Isaiah wrote these words 700 years before Jesus died on that cross: “But He was pierced through for our transgressions, He was crushed for our iniquities; The chastening for our well-being fell upon Him, And by His scourging we are healed. All of us like sheep have gone astray, each of us has turned to his own way; But the Lord has caused the iniquity of us all to fall on Him.” (Isaiah 53:5-6)
Now as I said at the beginning of this message, who can really know ALL that it meant when Jesus said, “It is finished”? But of this much we can be sure:
First, as God's children, we have DIRECT access to God and His Throne. We are not like Queen Esther who – although she was the king’s wife – feared entering His inner court uninvite (Esther 4).
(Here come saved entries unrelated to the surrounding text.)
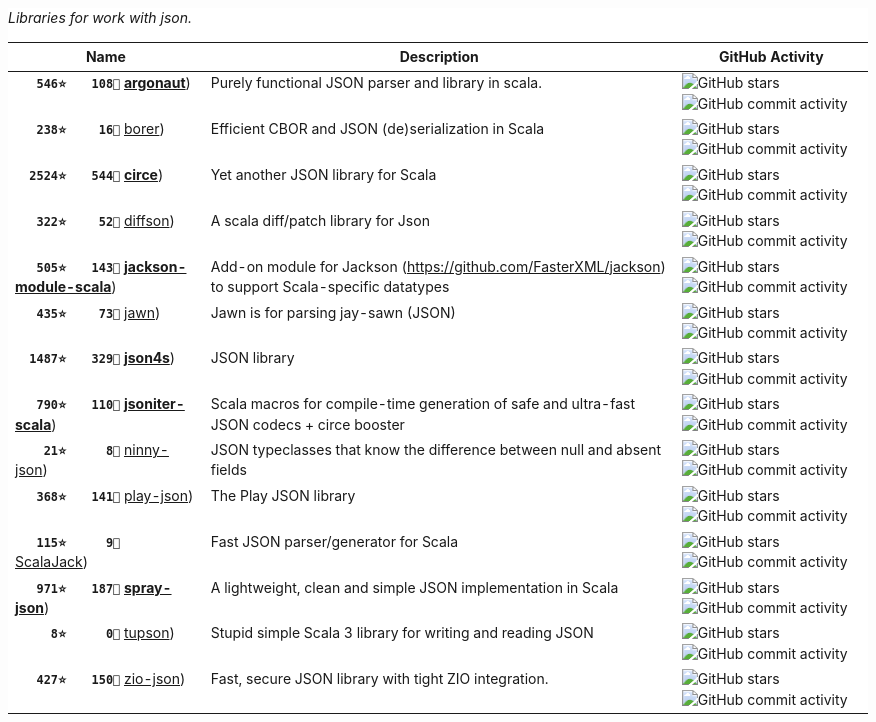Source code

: *Libraries for work with json.*

Name | Description | GitHub Activity
---- | ----------- | ---------------
<b><code>&nbsp;&nbsp;&nbsp;546⭐</code></b> <b><code>&nbsp;&nbsp;&nbsp;108🍴</code></b> [**argonaut**](https://github.com/argonaut-io/argonaut)) | Purely functional JSON parser and library in scala. | ![GitHub stars](https://img.shields.io/github/stars/argonaut-io/argonaut) ![GitHub commit activity](https://img.shields.io/github/commit-activity/y/argonaut-io/argonaut)
<b><code>&nbsp;&nbsp;&nbsp;238⭐</code></b> <b><code>&nbsp;&nbsp;&nbsp;&nbsp;16🍴</code></b> [borer](https://github.com/sirthias/borer)) | Efficient CBOR and JSON (de)serialization in Scala | ![GitHub stars](https://img.shields.io/github/stars/sirthias/borer) ![GitHub commit activity](https://img.shields.io/github/commit-activity/y/sirthias/borer)
<b><code>&nbsp;&nbsp;2524⭐</code></b> <b><code>&nbsp;&nbsp;&nbsp;544🍴</code></b> [**circe**](https://github.com/circe/circe)) | Yet another JSON library for Scala | ![GitHub stars](https://img.shields.io/github/stars/circe/circe) ![GitHub commit activity](https://img.shields.io/github/commit-activity/y/circe/circe)
<b><code>&nbsp;&nbsp;&nbsp;322⭐</code></b> <b><code>&nbsp;&nbsp;&nbsp;&nbsp;52🍴</code></b> [diffson](https://github.com/gnieh/diffson)) | A scala diff/patch library for Json | ![GitHub stars](https://img.shields.io/github/stars/gnieh/diffson) ![GitHub commit activity](https://img.shields.io/github/commit-activity/y/gnieh/diffson)
<b><code>&nbsp;&nbsp;&nbsp;505⭐</code></b> <b><code>&nbsp;&nbsp;&nbsp;143🍴</code></b> [**jackson-module-scala**](https://github.com/FasterXML/jackson-module-scala)) | Add-on module for Jackson (https://github.com/FasterXML/jackson) to support Scala-specific datatypes | ![GitHub stars](https://img.shields.io/github/stars/FasterXML/jackson-module-scala) ![GitHub commit activity](https://img.shields.io/github/commit-activity/y/FasterXML/jackson-module-scala)
<b><code>&nbsp;&nbsp;&nbsp;435⭐</code></b> <b><code>&nbsp;&nbsp;&nbsp;&nbsp;73🍴</code></b> [jawn](https://github.com/typelevel/jawn)) | Jawn is for parsing jay-sawn (JSON) | ![GitHub stars](https://img.shields.io/github/stars/typelevel/jawn) ![GitHub commit activity](https://img.shields.io/github/commit-activity/y/typelevel/jawn)
<b><code>&nbsp;&nbsp;1487⭐</code></b> <b><code>&nbsp;&nbsp;&nbsp;329🍴</code></b> [**json4s**](https://github.com/json4s/json4s)) | JSON library | ![GitHub stars](https://img.shields.io/github/stars/json4s/json4s) ![GitHub commit activity](https://img.shields.io/github/commit-activity/y/json4s/json4s)
<b><code>&nbsp;&nbsp;&nbsp;790⭐</code></b> <b><code>&nbsp;&nbsp;&nbsp;110🍴</code></b> [**jsoniter-scala**](https://github.com/plokhotnyuk/jsoniter-scala)) | Scala macros for compile-time generation of safe and ultra-fast JSON codecs + circe booster | ![GitHub stars](https://img.shields.io/github/stars/plokhotnyuk/jsoniter-scala) ![GitHub commit activity](https://img.shields.io/github/commit-activity/y/plokhotnyuk/jsoniter-scala)
<b><code>&nbsp;&nbsp;&nbsp;&nbsp;21⭐</code></b> <b><code>&nbsp;&nbsp;&nbsp;&nbsp;&nbsp;8🍴</code></b> [ninny-json](https://github.com/nrktkt/ninny-json)) | JSON typeclasses that know the difference between null and absent fields | ![GitHub stars](https://img.shields.io/github/stars/nrktkt/ninny-json) ![GitHub commit activity](https://img.shields.io/github/commit-activity/y/nrktkt/ninny-json)
<b><code>&nbsp;&nbsp;&nbsp;368⭐</code></b> <b><code>&nbsp;&nbsp;&nbsp;141🍴</code></b> [play-json](https://github.com/playframework/play-json)) | The Play JSON library | ![GitHub stars](https://img.shields.io/github/stars/playframework/play-json) ![GitHub commit activity](https://img.shields.io/github/commit-activity/y/playframework/play-json)
<b><code>&nbsp;&nbsp;&nbsp;115⭐</code></b> <b><code>&nbsp;&nbsp;&nbsp;&nbsp;&nbsp;9🍴</code></b> [ScalaJack](https://github.com/gzoller/ScalaJack)) | Fast JSON parser/generator for Scala | ![GitHub stars](https://img.shields.io/github/stars/gzoller/ScalaJack) ![GitHub commit activity](https://img.shields.io/github/commit-activity/y/gzoller/ScalaJack)
<b><code>&nbsp;&nbsp;&nbsp;971⭐</code></b> <b><code>&nbsp;&nbsp;&nbsp;187🍴</code></b> [**spray-json**](https://github.com/spray/spray-json)) | A lightweight, clean and simple JSON implementation in Scala | ![GitHub stars](https://img.shields.io/github/stars/spray/spray-json) ![GitHub commit activity](https://img.shields.io/github/commit-activity/y/spray/spray-json)
<b><code>&nbsp;&nbsp;&nbsp;&nbsp;&nbsp;8⭐</code></b> <b><code>&nbsp;&nbsp;&nbsp;&nbsp;&nbsp;0🍴</code></b> [tupson](https://github.com/sake92/tupson)) | Stupid simple Scala 3 library for writing and reading JSON | ![GitHub stars](https://img.shields.io/github/stars/sake92/tupson) ![GitHub commit activity](https://img.shields.io/github/commit-activity/y/sake92/tupson)
<b><code>&nbsp;&nbsp;&nbsp;427⭐</code></b> <b><code>&nbsp;&nbsp;&nbsp;150🍴</code></b> [zio-json](https://github.com/zio/zio-json)) | Fast, secure JSON library with tight ZIO integration. | ![GitHub stars](https://img.shields.io/github/stars/zio/zio-json) ![GitHub commit activity](https://img.shields.io/github/commit-activity/y/zio/zio-json)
No, we have no reason to fear entering His inner room because He has invited into His very Throne Room every man, woman, and child who has sought forgiveness of their sins through faith in the sacrificial atonement of Jesus.
Next, those in Christ are no longer children of Satan, children of darkness. When Jesus spilled His blood on Golgotha and said, “It is finished” He meant it. His work of salvation was finished. And no power on earth or in hell could – or can – change it.
Because -- it is finished.
People have told me God is a myth, a fable created by the weak, the desperate,
the superstitious, the ignorant. But those who say such things have never met
my Jesus, have never felt His presence so close you can almost hear His
heartbeat, have never heard Him whisper: “Even to your old age I will be the
same, and even to your graying years I will bear you. I have done it, and I
will carry you; I will bear you and I will deliver you.” (Isaiah 46:4)
I know who I was and where I was headed. And you know who you were and where
YOU were headed. But if you are a really a Christian, God changed your
life as He changed mine.
Like the lyrics by the God City Quartet spells out:” I’m not who I want to be. I’m not who I’m going to be; But thank God I’m not who I used to be!”
People might ask you why you are so passionate about Christ. But how can we NOT be passionate about the one who finished all life-giving, soul-reconciling work on our behalf when He died on that cross and rose again three days later for our justification?
How can we not be passionate about the One who has never stopped loving us, no matter what we did, where we’ve been? Even at our worst, His love for us never diminished one iota.
That is certainly one reason Jesus reached out His nail-pierced hand and pulled us from our trajectory toward certain self-destruction. He saved our lives even when others might have thought our life was not worth saving.
And best yet, what He did for us, He wants to do for anyone. Our Jesus has never refused the desperate cry of any penitent. All you and I need to do is thank Him and offer Him our lives in growing obedience.
Won’t you do it now? For the first time, or the hundredth time won’t you do it now?